Chronique théâtre : L’Européenne

de David Lescot

Étrange sujet pour un jeune auteur de théâtre, le fonctionnement de l’Europe, ses arcanes et surtout ses absurdités. L’Européenne est une pièce de commande et il faudrait être faux-cul pour prétendre que ça ne se sent pas. Cependant, c’est souvent très drôle, mené tambour battant par des personnages qui semblent tout droit venus de la planète mars, et qui pourtant, sont probablement issus du vécu de Lescot.

Les premières pages sont savoureuses, étirant au maximum un concept poilant : une déléguée à la culture de la Commission accueille une linguiste belge idéaliste, en lui montrant les multiples traducteurs nécessaires au fonctionnement de l’Europe. Par cette liste non exhaustive, et sous les dehors de l’absurdité, on réalise d’un coup la complexité de la machine. Comment faire simple, alors qu’on ne peut jamais se comprendre directement ? La linguiste belge a une solution, l’inter-compréhension passive, qui consiste en la compréhension orale d’une langue sans pourtant en parler un traître mot. Pleine d’étoiles dans tête, elle est bien obligée de réaliser après moult quiproquos que sa méthode est un échec total. Formidable également la déléguée culturelle de la Commission, qui considère le moindre petit air de musique yiddish ou balkanique comme une tentative indirecte de culpabilisation. C’est dans ces petits détails qu’on reconnaît et apprécie l’auteur de l’excellent L’Amélioration.

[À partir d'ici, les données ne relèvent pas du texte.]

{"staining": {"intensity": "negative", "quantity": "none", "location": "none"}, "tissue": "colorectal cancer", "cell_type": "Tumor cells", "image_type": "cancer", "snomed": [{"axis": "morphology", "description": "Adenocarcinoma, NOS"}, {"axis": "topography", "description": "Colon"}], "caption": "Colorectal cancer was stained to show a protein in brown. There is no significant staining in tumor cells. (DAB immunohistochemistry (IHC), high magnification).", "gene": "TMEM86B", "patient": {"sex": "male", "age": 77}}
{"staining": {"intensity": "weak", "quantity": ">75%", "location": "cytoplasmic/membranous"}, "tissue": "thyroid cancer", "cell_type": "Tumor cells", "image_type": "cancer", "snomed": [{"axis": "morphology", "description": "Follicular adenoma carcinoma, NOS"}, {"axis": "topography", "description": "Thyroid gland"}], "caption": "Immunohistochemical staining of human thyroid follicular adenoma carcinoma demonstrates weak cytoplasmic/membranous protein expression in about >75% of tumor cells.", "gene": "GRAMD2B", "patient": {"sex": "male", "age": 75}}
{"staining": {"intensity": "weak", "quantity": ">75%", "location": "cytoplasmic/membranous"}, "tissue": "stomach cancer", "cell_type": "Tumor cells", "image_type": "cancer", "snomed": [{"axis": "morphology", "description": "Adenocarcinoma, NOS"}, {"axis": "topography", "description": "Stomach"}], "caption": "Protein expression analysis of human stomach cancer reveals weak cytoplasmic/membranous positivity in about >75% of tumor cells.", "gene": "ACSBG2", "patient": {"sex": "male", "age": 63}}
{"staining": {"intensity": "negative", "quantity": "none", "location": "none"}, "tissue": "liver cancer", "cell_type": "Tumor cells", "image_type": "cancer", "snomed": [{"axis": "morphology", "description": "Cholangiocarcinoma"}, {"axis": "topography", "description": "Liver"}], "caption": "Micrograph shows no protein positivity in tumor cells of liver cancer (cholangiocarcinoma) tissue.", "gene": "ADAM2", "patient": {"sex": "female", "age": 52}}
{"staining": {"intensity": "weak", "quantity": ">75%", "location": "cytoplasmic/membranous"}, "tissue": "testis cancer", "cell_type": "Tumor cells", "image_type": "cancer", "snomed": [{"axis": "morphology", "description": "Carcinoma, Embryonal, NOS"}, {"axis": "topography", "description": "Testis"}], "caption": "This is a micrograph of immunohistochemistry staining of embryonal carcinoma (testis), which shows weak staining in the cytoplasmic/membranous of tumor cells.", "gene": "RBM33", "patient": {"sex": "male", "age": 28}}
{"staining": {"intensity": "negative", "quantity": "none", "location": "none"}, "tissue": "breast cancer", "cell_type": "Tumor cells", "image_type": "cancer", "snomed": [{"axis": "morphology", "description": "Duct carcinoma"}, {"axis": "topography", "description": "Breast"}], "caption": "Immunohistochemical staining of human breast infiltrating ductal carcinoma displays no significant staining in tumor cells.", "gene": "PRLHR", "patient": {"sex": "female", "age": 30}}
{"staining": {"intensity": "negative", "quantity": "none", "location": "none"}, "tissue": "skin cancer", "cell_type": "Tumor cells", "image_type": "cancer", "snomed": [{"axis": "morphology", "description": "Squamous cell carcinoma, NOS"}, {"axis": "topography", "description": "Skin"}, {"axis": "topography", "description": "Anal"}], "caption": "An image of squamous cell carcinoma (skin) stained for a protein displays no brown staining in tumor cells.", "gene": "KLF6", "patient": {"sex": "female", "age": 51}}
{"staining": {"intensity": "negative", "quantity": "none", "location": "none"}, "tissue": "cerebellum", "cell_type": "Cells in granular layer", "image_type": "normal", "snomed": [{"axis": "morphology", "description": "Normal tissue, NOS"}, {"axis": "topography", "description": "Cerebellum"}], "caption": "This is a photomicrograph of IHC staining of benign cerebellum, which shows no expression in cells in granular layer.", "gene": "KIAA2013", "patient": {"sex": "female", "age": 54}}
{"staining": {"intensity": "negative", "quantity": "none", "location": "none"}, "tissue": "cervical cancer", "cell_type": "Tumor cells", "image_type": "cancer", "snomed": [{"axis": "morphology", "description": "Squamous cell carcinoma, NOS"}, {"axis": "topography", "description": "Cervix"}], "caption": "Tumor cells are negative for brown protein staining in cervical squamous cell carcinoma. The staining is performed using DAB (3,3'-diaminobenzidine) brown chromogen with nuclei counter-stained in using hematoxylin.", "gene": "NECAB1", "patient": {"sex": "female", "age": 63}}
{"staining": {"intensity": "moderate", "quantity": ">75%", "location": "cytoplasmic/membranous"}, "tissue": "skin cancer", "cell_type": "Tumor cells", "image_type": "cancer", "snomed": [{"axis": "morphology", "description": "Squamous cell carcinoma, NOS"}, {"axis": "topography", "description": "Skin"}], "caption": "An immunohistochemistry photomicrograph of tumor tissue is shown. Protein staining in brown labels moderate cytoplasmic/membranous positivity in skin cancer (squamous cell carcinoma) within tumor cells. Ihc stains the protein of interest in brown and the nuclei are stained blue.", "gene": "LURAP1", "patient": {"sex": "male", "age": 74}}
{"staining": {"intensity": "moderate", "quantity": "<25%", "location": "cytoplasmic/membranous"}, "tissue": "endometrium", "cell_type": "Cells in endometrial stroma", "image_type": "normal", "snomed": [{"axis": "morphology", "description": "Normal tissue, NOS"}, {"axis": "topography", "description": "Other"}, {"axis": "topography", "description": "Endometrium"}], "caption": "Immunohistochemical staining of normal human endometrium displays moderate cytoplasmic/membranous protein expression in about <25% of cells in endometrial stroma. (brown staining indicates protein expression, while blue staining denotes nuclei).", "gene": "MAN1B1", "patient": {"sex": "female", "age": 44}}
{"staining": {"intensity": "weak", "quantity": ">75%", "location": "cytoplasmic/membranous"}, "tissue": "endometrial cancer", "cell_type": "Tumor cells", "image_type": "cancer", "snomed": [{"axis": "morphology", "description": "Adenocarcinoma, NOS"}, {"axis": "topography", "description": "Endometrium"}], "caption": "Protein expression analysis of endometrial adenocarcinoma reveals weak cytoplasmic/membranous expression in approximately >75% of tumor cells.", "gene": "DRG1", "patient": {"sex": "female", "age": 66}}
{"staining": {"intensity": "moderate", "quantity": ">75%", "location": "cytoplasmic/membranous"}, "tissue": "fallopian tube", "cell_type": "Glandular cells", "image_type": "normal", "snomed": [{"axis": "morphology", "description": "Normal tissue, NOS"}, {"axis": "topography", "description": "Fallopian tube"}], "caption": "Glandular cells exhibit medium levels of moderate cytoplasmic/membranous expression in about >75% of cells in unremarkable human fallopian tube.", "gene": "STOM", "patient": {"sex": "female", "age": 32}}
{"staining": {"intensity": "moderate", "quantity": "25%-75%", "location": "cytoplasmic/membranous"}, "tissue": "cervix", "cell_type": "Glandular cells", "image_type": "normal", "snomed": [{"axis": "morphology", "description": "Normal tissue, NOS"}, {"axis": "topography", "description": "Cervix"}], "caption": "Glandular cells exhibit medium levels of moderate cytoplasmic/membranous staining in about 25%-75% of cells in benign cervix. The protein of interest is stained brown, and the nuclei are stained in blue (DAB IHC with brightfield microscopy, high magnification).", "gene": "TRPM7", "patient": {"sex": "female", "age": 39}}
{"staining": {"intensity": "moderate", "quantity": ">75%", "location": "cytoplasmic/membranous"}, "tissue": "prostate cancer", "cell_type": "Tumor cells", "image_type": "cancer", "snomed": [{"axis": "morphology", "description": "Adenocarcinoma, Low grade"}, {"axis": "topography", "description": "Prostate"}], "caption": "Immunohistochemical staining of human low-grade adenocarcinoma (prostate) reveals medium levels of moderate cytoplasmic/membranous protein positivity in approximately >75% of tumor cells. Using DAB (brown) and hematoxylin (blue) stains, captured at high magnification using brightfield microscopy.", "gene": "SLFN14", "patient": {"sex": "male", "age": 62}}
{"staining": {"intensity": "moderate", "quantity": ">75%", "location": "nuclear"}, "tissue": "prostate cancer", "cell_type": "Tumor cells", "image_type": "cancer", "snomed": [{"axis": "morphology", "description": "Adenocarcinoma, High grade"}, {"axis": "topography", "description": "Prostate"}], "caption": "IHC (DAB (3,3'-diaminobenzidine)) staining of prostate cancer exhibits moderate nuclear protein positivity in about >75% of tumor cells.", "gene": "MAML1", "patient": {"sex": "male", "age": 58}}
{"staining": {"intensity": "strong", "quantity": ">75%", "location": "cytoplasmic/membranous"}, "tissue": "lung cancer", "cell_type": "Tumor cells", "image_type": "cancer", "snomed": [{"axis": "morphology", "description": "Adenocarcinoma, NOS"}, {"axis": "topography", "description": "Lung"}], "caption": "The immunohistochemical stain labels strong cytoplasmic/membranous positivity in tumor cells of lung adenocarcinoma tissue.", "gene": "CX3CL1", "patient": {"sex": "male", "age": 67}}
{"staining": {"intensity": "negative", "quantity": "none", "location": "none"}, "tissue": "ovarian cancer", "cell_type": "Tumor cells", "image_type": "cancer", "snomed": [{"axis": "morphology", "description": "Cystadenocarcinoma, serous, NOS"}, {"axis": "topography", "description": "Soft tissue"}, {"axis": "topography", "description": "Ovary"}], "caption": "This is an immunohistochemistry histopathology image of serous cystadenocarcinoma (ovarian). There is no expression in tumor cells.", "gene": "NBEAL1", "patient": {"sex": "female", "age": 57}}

Malheureusement, la pièce a un côté pouet-pouet, grosse bouffonnerie, comédie musicale de boulevard qui, personnellement, me laisse perplexe. On frémit du coup à l’idée que ce soit monté, à grand renfort de claquettes et couleurs criardes, d’autant plus que les deux dernières scènes sont vraiment en dessous. Dommage.

A lire cependant pour l’originalité du sujet, l’humour hilarant et nonobstant subtil.

Chronique théâtre : L’Entretien

de Philippe Malone.

Première pièce de théâtre commentée ici, et première pièce lue depuis très longtemps. Trois personnages, la chef d’entreprise, une salariée syndicaliste et la fille de cette dernière. La gamine n’a qu’une envie, rentrer dans l’entreprise, se fondre dans la masse de ceux qui travaillent plus pour gagner peu. Sa syndicaliste de mère refuse que, si jeune, sa fille pénètre le monde obscure et étouffant du monde du travail salarié. La chef d’entreprise, les dents longues et l’écume aux lèvres, dirige la machine à broyer d’une main de fer.

La forme de la pièce est très surprenante, les personnages ne sont jamais cités, mais repérables par les différences de typographie. Simple volonté d’innover, ou signification profonde, le processus fonctionne en tous cas très bien. Au-delà de la simple forme du discours surgit la vérité essentielle, l’incroyable difficulté d’exister, de trouver sa place dans l’univers. Le monde du travail est en cela exemplaire. La lutte entre la directrice et la syndicaliste devient, à force d’habitude, leur moyen privilégié de fonctionner, de se définir l’une par rapport à l’autre, et de se définir chacune par rapport au monde. Entre alors dans la ronde la fille. Au chômage, sans travail, elle n’est rien. Dans la société actuelle qui veut qu’on n’existe qu’à travers l’argent gagné, « je travaille donc je suis », elle n’aspire qu’à se fondre dans le moule.

La pièce va donc bien au-delà de la simple caricature du monde de l’entreprise, mais retrace l’évolution de la société des quelques dernières décennies, pour arriver à la jeune génération actuelle, génération perdue, gavée de télé, de consommation et privée de rêves de liberté et de création. Les dialogues sont remarquablement écrits, dans un style moderne et classique tout à la fois (votre mission si vous l’acceptez : retrouver les quelques alexandrins pris dans la masse…). Un bien beau texte, nécessaire et couillu, en nos jours sombres.

Couillu aussi, le gars qui osera monter ça sur une scène.